[Provided material Boundary: Start]

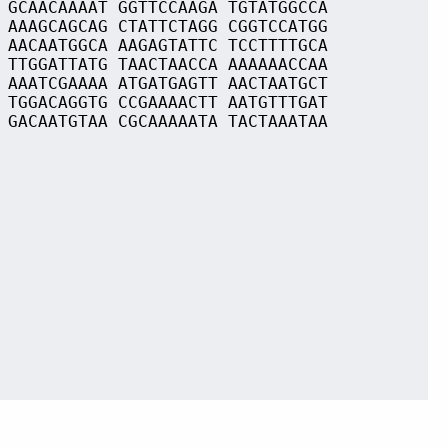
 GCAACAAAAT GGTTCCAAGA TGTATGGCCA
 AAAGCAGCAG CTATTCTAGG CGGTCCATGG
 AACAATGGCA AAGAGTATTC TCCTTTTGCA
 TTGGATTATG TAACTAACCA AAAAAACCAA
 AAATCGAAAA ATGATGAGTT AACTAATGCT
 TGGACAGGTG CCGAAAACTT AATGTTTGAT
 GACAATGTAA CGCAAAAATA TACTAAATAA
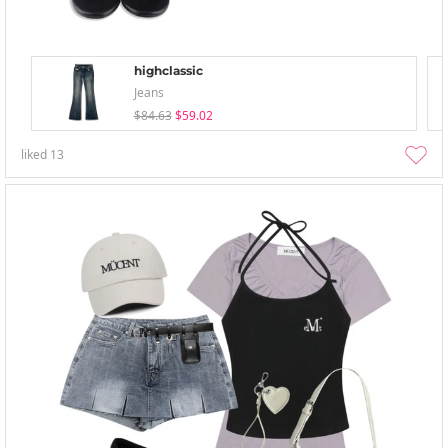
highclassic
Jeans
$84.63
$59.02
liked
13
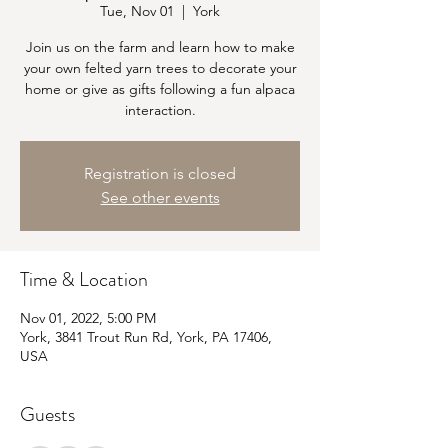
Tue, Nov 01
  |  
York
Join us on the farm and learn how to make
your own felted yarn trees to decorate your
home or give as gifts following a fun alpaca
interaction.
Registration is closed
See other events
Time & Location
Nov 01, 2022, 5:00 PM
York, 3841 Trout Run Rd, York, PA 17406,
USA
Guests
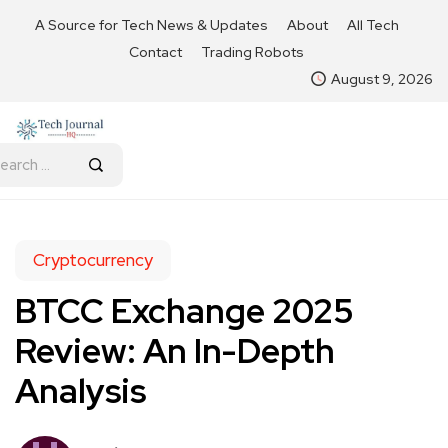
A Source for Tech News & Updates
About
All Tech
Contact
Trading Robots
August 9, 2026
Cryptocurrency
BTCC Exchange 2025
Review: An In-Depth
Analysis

[Provided material Boundary: End]
[Provided material Boundary: Start]

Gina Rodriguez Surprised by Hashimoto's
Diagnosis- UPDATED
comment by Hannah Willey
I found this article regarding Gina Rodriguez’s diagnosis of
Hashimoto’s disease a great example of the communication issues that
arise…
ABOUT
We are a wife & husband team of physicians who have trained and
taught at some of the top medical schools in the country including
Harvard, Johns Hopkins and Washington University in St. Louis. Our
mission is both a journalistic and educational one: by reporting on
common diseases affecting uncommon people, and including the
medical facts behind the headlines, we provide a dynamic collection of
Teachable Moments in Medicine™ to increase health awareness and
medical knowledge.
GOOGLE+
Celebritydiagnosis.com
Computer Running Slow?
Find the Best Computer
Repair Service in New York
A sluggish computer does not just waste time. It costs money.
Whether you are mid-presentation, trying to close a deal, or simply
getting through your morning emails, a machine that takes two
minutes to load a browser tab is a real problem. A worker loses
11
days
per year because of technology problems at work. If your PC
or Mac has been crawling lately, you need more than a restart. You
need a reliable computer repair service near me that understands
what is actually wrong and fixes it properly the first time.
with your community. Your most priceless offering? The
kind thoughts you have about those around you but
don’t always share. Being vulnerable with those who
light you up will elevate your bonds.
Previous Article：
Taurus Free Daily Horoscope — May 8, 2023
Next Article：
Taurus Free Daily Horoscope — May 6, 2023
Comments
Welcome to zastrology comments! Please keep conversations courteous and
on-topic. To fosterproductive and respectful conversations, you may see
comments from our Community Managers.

[Provided material Boundary: End]
[Provided material Boundary: Start]

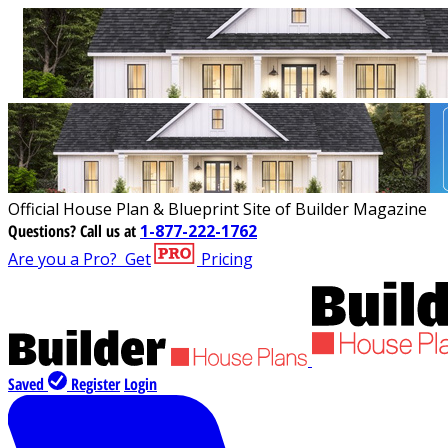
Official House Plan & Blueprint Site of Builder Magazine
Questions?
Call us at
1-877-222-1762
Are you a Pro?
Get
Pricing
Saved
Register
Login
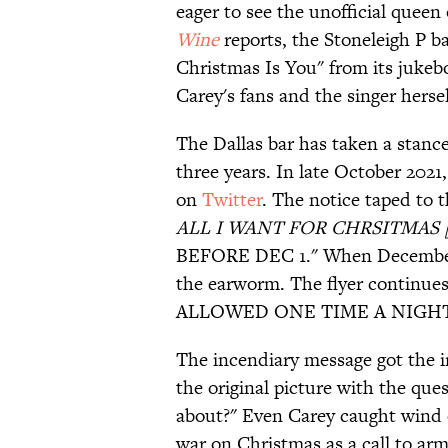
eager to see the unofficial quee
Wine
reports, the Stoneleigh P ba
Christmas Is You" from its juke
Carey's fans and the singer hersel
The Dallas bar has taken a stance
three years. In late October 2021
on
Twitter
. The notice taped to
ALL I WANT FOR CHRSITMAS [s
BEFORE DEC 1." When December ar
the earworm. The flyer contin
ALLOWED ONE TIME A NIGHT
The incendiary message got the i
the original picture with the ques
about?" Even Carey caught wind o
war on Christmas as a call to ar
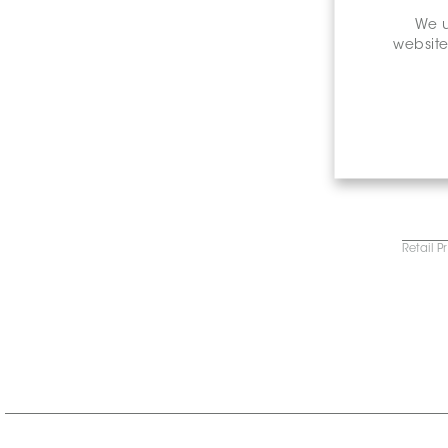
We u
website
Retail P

[Provided material Boundary: End]

-- Directions for this task --
Report each line of the records that contains the word "Free", copying every such line in full.

-- Output --
Taurus Free Daily Horoscope — May 8, 2023
Taurus Free Daily Horoscope — May 6, 2023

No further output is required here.